Steve Litt

Personal information
- Full name: Stephen Eric Litt
- Date of birth: 21 May 1954 (age 72)
- Place of birth: Carlisle, England
- Position: Defender

Youth career
- Blackpool

Senior career*
- Years: Team / Apps / (Gls)
- 1972–1976: Luton Town / 15 / (0)
- 1976–1981: Minnesota Kicks / 153 / (11)
- 1977–1978: Northampton Town / 20 / (0)
- 1982–1984: San Jose Earthquakes / 67 / (1)
- 1982–1983: Golden Bay Earthquakes (indoor) / 38 / (4)
- 1984–1985: Minnesota Strikers (indoor) / 20 / (0)

Managerial career
- 1985: San Jose Earthquakes (assistant)
- 1986: San Jose Earthquakes
- 2008–: Dakota County Technical College (assistant)

= Steve Litt =

English footballer and manager

Stephen Eric Litt (born 21 May 1954) is an English retired football defender who played professionally in the Football League, North American Soccer League and Major Indoor Soccer League and coached in the Western Soccer Alliance.

==Player==
Litt began his career as an apprentice with Blackpool In 1972, Litt left Blackpool for Luton Town.
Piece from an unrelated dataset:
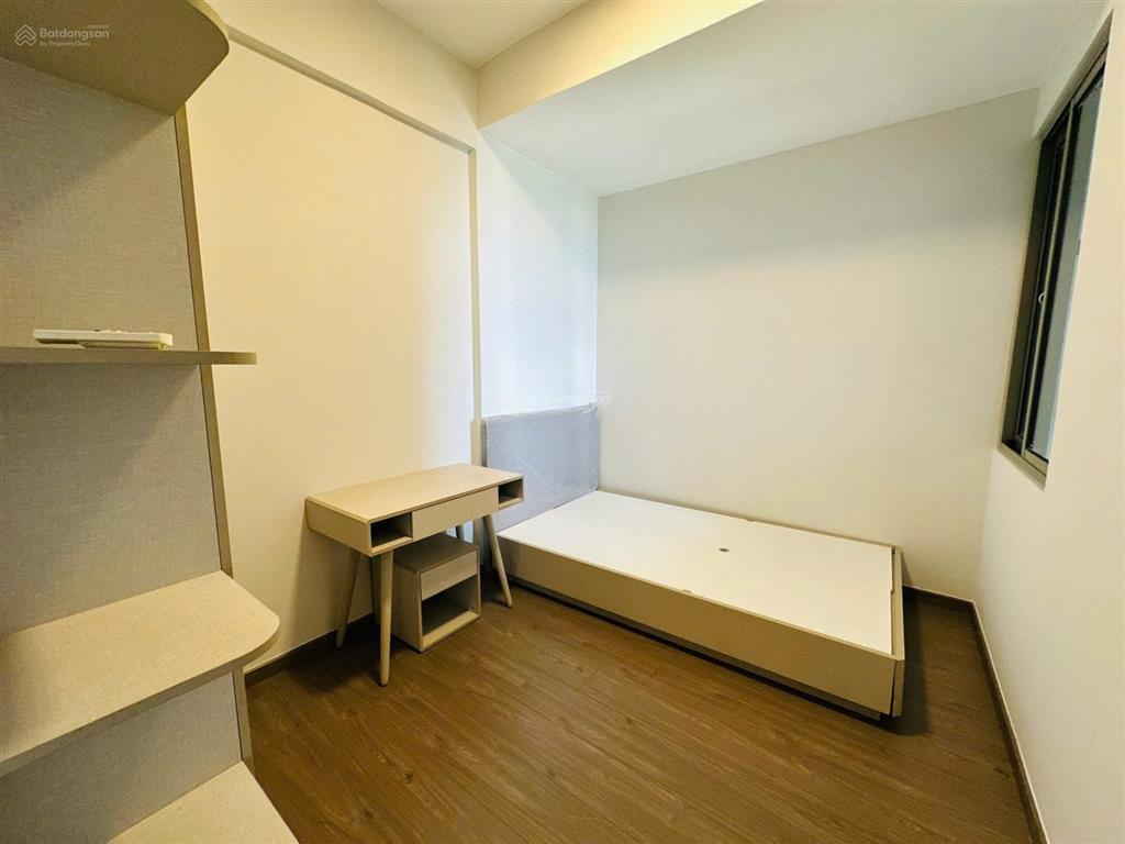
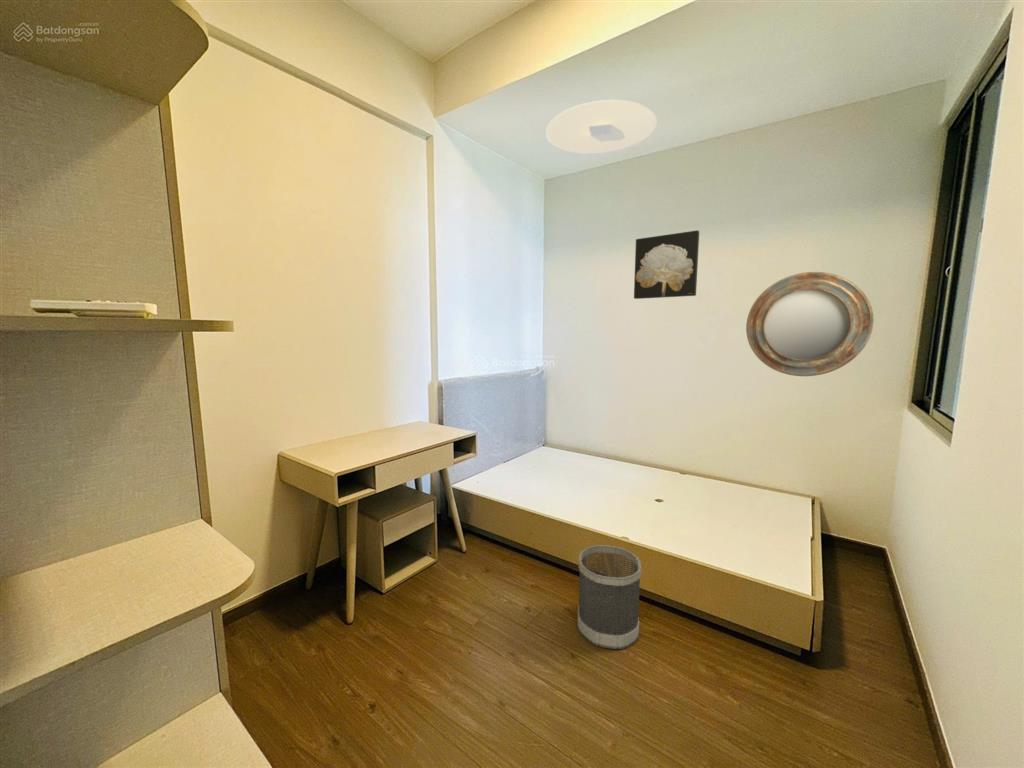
+ home mirror [745,271,874,377]
+ ceiling light [545,99,658,155]
+ wall art [633,229,700,300]
+ wastebasket [577,544,643,650]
He cracked the first team in 1973, but made only fifteen total first team appearances. In 1976, he left England for the United States where he signed with the Minnesota Kicks of the North American Soccer League. He returned to England to Northampton Town during the 1977–1978 season. In 1982, Litt moved to the San Jose Earthquakes for three outdoor and one indoor seasons. In 1984, he returned to Minnesota, this time as a member of the Minnesota Strikers playing in the Major Indoor Soccer League. He retired from playing professionally in the spring of 1985 and turned to coaching.

==Coach==
In 1985, the San Jose Earthquakes hired Litt as head coach of its reserve team. In 1986, Litt served as the head coach of the Earthquakes in the Western Soccer Alliance. In August 1986, he left the team after going unpaid for over a month. In 2008, he became an assistant coach with the Dakota County Technical College soccer team.